## INSTRUCTIONS FOR THE TASK
For the material that follows, tally the lines holding "колебания" and give the total alone.

## THE INPUT
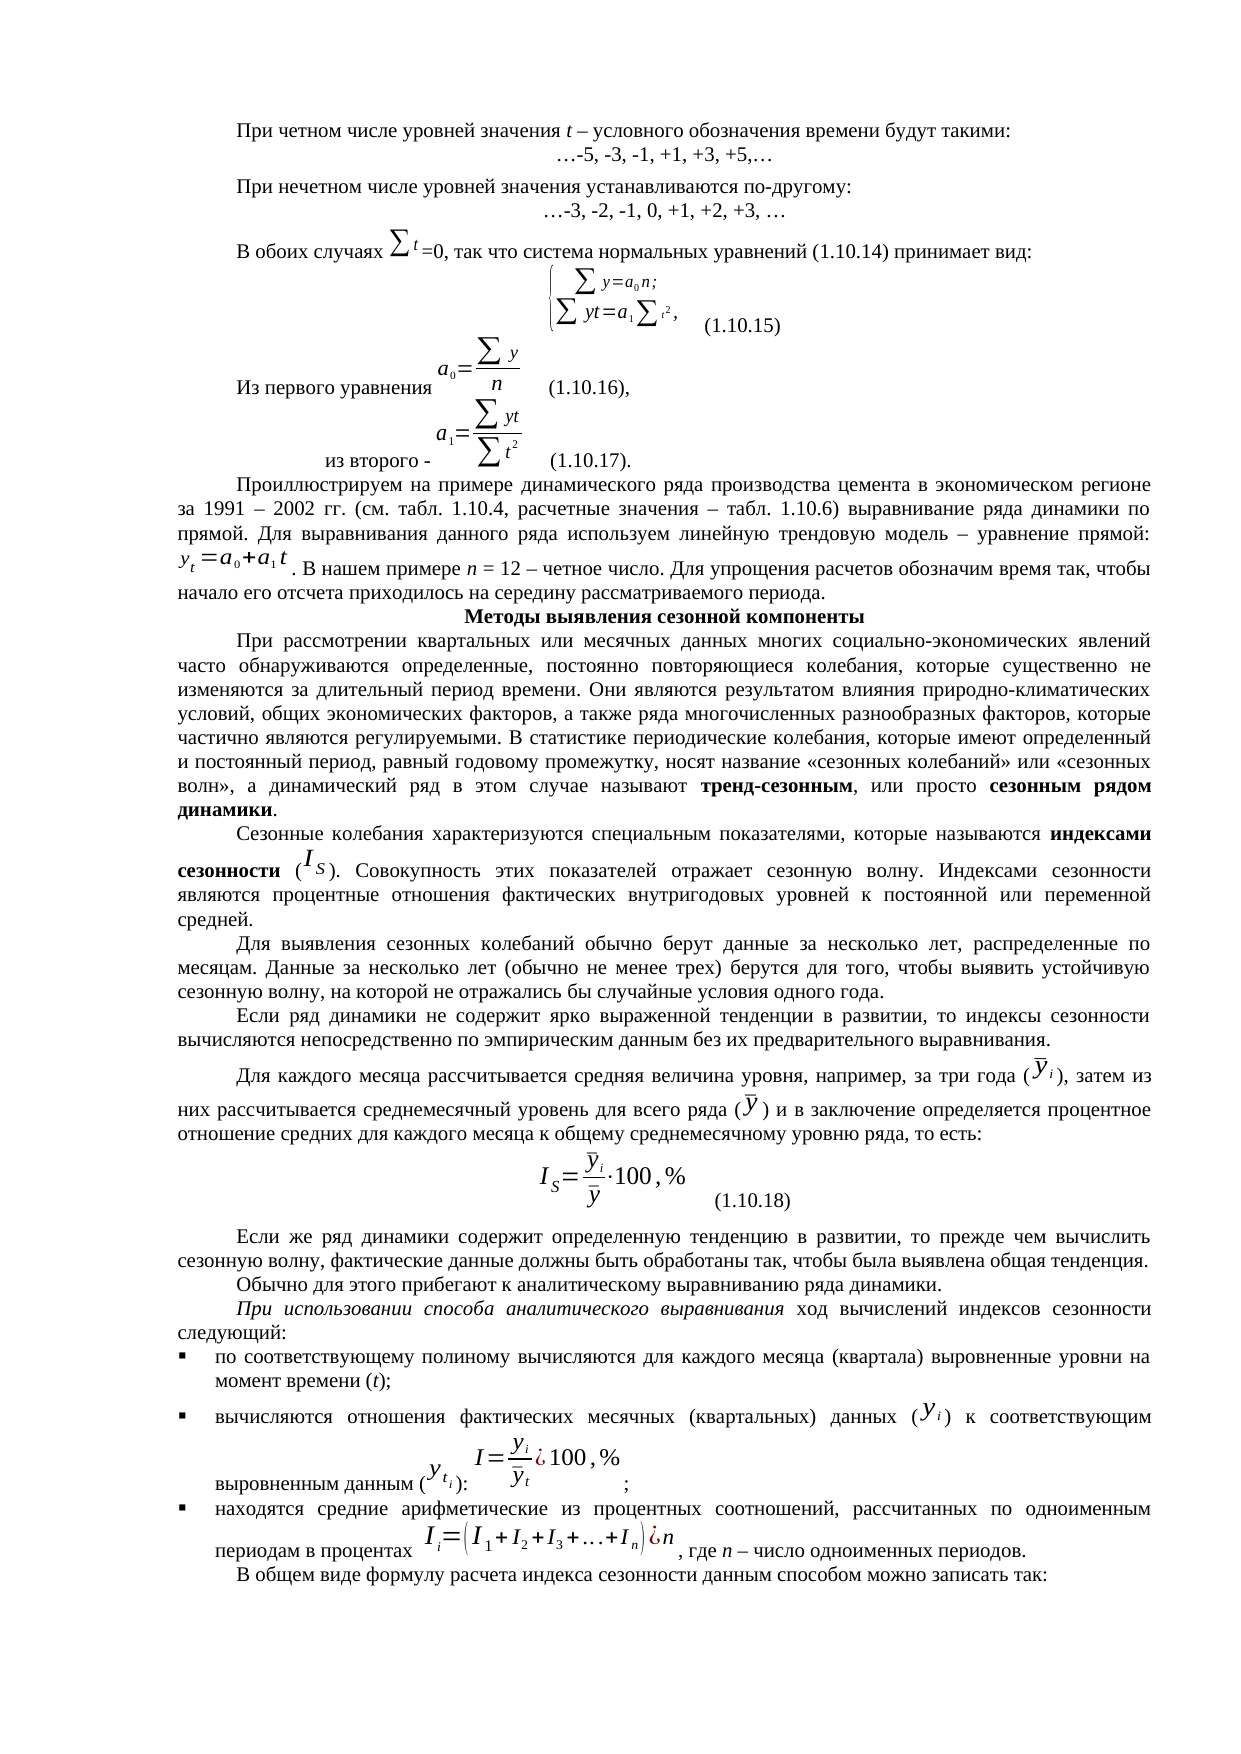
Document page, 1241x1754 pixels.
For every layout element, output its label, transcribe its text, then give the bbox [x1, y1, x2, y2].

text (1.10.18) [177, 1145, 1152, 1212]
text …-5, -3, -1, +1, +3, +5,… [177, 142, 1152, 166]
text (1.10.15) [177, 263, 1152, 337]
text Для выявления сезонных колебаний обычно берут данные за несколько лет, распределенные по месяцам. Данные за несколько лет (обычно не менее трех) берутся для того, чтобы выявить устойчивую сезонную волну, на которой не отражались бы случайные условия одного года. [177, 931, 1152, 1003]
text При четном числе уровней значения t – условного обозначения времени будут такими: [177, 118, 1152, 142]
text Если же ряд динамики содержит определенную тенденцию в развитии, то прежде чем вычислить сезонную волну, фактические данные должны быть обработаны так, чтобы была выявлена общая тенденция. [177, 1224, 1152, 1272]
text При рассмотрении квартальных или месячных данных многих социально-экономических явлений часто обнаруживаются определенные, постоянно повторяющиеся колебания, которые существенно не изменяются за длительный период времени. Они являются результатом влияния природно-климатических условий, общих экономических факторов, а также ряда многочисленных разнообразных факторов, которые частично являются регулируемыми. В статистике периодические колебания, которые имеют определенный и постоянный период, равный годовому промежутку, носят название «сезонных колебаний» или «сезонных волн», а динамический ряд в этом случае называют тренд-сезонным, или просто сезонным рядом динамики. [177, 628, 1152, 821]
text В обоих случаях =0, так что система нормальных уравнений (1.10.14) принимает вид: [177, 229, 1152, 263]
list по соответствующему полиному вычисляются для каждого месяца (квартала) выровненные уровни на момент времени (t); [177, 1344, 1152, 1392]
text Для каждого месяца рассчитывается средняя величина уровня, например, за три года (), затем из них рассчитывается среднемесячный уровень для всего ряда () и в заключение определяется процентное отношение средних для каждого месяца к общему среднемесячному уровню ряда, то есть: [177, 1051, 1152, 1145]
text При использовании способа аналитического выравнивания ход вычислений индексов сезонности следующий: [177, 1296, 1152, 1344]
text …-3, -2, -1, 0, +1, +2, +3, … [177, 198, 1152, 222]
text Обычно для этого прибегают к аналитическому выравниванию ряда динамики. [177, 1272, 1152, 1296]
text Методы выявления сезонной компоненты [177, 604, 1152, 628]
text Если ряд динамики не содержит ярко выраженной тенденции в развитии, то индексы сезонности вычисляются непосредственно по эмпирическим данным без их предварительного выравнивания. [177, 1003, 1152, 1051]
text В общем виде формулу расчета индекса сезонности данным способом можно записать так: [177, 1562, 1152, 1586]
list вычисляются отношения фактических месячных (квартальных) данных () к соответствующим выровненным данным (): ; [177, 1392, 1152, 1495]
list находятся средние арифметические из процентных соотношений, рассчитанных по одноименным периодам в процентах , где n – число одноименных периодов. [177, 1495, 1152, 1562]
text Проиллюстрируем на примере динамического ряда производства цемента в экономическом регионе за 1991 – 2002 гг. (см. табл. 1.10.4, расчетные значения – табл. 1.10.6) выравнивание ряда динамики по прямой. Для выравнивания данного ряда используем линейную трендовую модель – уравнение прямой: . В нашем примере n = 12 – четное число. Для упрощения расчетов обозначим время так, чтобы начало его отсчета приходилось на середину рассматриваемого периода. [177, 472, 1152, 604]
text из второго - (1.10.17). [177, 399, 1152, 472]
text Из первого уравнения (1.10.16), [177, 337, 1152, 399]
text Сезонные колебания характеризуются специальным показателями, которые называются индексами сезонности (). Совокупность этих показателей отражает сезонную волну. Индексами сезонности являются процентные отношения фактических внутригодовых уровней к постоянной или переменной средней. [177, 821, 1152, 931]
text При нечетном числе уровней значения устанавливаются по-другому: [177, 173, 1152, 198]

* * *

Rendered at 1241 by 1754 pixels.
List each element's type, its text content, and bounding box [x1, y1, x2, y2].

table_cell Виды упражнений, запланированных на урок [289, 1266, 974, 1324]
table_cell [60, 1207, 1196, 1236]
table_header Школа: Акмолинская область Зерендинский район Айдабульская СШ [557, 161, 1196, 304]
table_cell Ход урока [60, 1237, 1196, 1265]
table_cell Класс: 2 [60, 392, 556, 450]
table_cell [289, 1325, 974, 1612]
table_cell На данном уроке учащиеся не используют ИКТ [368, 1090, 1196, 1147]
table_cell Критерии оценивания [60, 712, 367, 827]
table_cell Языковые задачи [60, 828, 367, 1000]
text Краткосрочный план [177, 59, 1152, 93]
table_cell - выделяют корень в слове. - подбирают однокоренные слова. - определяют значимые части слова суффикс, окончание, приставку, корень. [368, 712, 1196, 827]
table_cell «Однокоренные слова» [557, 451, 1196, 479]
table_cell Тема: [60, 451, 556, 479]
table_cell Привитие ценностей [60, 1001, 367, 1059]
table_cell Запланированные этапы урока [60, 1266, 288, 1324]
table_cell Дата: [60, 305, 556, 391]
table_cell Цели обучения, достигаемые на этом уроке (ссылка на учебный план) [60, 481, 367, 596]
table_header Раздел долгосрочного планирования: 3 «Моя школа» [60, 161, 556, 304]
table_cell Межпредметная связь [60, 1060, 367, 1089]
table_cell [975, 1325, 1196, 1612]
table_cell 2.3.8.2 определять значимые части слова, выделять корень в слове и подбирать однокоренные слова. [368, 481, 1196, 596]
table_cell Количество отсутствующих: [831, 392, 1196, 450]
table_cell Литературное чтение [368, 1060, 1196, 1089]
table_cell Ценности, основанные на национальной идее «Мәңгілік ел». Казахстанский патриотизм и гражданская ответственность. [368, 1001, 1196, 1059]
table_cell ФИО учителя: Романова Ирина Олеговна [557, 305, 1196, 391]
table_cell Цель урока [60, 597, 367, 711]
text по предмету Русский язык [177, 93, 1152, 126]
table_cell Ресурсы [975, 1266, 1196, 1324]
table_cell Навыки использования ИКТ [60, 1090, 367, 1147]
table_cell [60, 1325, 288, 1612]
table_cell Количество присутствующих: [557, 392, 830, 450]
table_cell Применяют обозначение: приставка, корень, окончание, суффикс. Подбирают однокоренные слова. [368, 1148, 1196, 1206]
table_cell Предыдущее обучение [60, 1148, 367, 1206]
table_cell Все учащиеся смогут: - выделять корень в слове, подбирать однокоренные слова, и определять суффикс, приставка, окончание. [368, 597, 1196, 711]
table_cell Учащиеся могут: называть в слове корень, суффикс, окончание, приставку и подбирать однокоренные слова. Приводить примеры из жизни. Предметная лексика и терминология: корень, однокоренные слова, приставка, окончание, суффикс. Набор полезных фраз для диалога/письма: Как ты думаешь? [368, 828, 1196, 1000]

## EXERCISE SOLUTION
2